Lay out the data from the line containing "График работы: Пн-Пт 10:00-18:00" through the line containing "Линия для производства" as a JSON list of strings, one string per line, with both of those lines included and blank lines omitted.
--
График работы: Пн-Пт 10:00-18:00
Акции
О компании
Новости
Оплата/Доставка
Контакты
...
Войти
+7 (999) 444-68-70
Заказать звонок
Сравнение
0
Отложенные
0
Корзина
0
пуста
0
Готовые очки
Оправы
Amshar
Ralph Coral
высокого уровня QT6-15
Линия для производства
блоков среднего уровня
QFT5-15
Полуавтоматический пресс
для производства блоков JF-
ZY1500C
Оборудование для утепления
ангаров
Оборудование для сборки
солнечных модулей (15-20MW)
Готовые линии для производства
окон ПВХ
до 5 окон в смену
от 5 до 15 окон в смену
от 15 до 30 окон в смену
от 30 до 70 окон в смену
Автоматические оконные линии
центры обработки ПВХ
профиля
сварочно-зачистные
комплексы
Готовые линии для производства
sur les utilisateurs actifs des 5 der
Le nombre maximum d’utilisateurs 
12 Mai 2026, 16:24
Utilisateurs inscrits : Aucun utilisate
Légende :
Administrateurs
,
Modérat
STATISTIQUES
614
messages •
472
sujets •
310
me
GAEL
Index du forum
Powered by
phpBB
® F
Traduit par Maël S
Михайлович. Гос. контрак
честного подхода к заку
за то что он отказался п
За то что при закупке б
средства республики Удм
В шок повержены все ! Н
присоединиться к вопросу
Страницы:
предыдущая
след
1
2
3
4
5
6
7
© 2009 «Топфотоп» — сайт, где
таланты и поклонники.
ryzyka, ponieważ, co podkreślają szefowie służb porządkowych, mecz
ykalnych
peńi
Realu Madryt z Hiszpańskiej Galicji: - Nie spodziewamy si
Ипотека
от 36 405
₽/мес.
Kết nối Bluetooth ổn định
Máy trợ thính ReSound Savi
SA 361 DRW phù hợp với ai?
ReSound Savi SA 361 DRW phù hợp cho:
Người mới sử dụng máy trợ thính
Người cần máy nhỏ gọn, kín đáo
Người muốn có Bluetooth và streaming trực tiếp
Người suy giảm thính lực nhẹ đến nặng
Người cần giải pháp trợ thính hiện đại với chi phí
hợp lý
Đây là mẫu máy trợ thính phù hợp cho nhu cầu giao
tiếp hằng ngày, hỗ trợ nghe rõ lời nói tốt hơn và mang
--
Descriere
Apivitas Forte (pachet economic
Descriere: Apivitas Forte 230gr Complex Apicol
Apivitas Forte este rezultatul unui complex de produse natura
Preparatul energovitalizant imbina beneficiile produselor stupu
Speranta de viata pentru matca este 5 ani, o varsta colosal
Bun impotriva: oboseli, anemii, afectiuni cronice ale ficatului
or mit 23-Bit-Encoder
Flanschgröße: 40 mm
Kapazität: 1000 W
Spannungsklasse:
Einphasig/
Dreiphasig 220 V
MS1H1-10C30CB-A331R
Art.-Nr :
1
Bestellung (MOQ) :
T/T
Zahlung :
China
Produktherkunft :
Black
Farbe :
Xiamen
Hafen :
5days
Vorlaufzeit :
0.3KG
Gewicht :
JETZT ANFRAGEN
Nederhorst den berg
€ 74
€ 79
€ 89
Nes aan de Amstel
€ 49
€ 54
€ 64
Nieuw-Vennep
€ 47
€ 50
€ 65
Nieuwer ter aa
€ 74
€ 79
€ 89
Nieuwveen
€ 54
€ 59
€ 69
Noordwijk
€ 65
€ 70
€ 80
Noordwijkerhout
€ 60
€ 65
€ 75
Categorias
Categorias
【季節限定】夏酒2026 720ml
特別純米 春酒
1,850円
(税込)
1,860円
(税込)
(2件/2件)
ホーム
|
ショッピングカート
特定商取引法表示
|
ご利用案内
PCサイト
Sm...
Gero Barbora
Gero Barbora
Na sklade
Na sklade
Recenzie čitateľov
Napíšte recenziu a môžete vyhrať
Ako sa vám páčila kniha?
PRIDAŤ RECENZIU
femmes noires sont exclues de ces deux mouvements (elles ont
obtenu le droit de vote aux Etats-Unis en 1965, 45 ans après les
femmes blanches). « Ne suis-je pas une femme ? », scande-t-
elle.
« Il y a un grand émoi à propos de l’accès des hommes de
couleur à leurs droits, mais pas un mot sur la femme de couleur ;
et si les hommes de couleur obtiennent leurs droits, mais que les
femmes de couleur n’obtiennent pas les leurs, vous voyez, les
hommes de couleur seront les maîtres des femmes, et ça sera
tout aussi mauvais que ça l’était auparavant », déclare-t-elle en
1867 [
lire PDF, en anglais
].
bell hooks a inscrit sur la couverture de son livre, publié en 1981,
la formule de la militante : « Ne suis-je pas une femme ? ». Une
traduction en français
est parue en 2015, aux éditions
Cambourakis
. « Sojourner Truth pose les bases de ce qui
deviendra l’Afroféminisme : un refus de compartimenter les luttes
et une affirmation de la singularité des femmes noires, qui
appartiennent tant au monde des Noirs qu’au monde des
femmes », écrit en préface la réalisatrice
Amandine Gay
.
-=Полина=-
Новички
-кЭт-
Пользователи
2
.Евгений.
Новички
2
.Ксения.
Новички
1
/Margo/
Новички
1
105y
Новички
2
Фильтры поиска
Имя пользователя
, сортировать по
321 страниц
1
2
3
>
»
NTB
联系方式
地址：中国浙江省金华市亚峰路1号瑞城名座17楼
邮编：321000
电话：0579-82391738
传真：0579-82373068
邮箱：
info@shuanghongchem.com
--
YOUR SOLUTION
[
  "График работы: Пн-Пт 10:00-18:00",
  "Акции",
  "О компании",
  "Новости",
  "Оплата/Доставка",
  "Контакты",
  "...",
  "Войти",
  "+7 (999) 444-68-70",
  "Заказать звонок",
  "Сравнение",
  "0",
  "Отложенные",
  "0",
  "Корзина",
  "0",
  "пуста",
  "0",
  "Готовые очки",
  "Оправы",
  "Amshar",
  "Ralph Coral",
  "высокого уровня QT6-15",
  "Линия для производства"
]